According to Brown, you can check for head lice or nits by parting the hair in several spots. You can use a magnifying glass and a bright light to help spot them. Because head lice can move fast it may be easier to spot the nits. Nits can look like dandruff, but you can identify them by picking up a strand of hair close to the scalp and pulling your fingernail across the area where you suspect a nit. Dandruff will come off easily, but nits will stay firmly attached to the hair, Brown explains.

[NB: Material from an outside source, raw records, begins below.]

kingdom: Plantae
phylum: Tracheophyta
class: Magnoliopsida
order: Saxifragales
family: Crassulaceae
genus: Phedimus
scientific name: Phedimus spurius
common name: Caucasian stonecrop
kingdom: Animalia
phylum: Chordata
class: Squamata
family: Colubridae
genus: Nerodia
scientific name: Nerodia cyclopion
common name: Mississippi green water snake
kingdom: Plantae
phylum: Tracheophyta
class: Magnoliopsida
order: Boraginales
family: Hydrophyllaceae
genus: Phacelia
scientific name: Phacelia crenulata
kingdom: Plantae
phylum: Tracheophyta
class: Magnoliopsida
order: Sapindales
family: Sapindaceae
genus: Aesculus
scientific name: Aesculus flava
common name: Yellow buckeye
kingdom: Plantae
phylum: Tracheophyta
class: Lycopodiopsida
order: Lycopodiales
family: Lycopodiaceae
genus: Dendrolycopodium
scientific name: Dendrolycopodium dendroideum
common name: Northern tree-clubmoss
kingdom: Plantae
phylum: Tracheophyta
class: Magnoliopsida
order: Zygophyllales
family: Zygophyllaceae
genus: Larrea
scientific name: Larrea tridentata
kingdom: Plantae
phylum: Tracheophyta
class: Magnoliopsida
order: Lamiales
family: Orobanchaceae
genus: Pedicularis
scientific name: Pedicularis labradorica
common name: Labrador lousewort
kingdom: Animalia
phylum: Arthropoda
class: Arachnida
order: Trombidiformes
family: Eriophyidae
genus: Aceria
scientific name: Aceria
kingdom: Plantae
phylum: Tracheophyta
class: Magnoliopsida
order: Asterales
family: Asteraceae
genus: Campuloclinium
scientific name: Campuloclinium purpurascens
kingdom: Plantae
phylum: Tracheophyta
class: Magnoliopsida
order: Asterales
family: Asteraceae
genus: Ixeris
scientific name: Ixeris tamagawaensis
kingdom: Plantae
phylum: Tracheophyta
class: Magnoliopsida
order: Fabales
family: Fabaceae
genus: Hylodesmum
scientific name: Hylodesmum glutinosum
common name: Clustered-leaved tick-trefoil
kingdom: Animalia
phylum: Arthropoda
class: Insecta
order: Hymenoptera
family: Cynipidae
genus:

FDA-approved treatments for head lice include both over-the-counter (OTC) and prescription drugs, such as Nix and Rid, in the form of shampoos, creams and lotions. “Many head lice products are not for use in children under the age of 2, so read the label carefully before using a product to make sure it is safe to use on your child,” Brown says.
Although OTC drugs are available for treatment of head lice, Brown says your health care professional may prescribe drugs recently approved by the FDA, such as Ulesfia (approved in 2009), Natroba (approved in 2011) or Sklice (approved in 2012).
Follow these steps to use any head lice treatment safely and appropriately:
- After rinsing the product from the hair and scalp, use a fine-toothed comb or special “nit comb” to remove dead lice and nits.
- Apply the product only to the scalp and the hair attached to the scalp—not to other body hair.
- Before treating young children, talk with the child’s doctor or your pharmacist for recommended treatments based on a child’s age and weight.
- Use medication exactly as directed on the label and never more often than directed unless advised by your health care professional.
- Use treatments on children only under the direct supervision of an adult.
- Teach children to avoid head-to-head contact during play and other activities at home, school, and elsewhere (sports activities, playgrounds, slumber parties, and camps).
- Teach children not to share clothing and supplies, such as hats, scarves, helmets, sports uniforms, towels, combs, brushes, bandanas, hair ties, and headphones.
- Disinfest combs and brushes used by a person with head lice by soaking them in hot water (at least 130°F) for 5–10 minutes.
- Do not lie on beds, couches, pillows, carpets, or stuffed animals that have recently been in contact with a person with head lice.
- Clean items that have been in contact with the head of a person with lice in the 48 hours before treatment. Machine wash and dry clothing, bed linens, and other items using hot water (130°F) and a high heat drying cycle. Clothing and items that are not washable can be dry-cleaned or sealed in a plastic bag and stored for two weeks.
- Vacuum the floor and furniture, particularly where the person with lice sat or lay. Head lice survive less than one or two days if they fall off the scalp and cannot feed.
- Do not use insecticide sprays or fogs; they are not necessary to control head lice and can be toxic if inhaled or absorbed through the skin.
- After finishing treatment with lice medication, check everyone in your family for lice after one week. If live lice are found, contact your health care professional.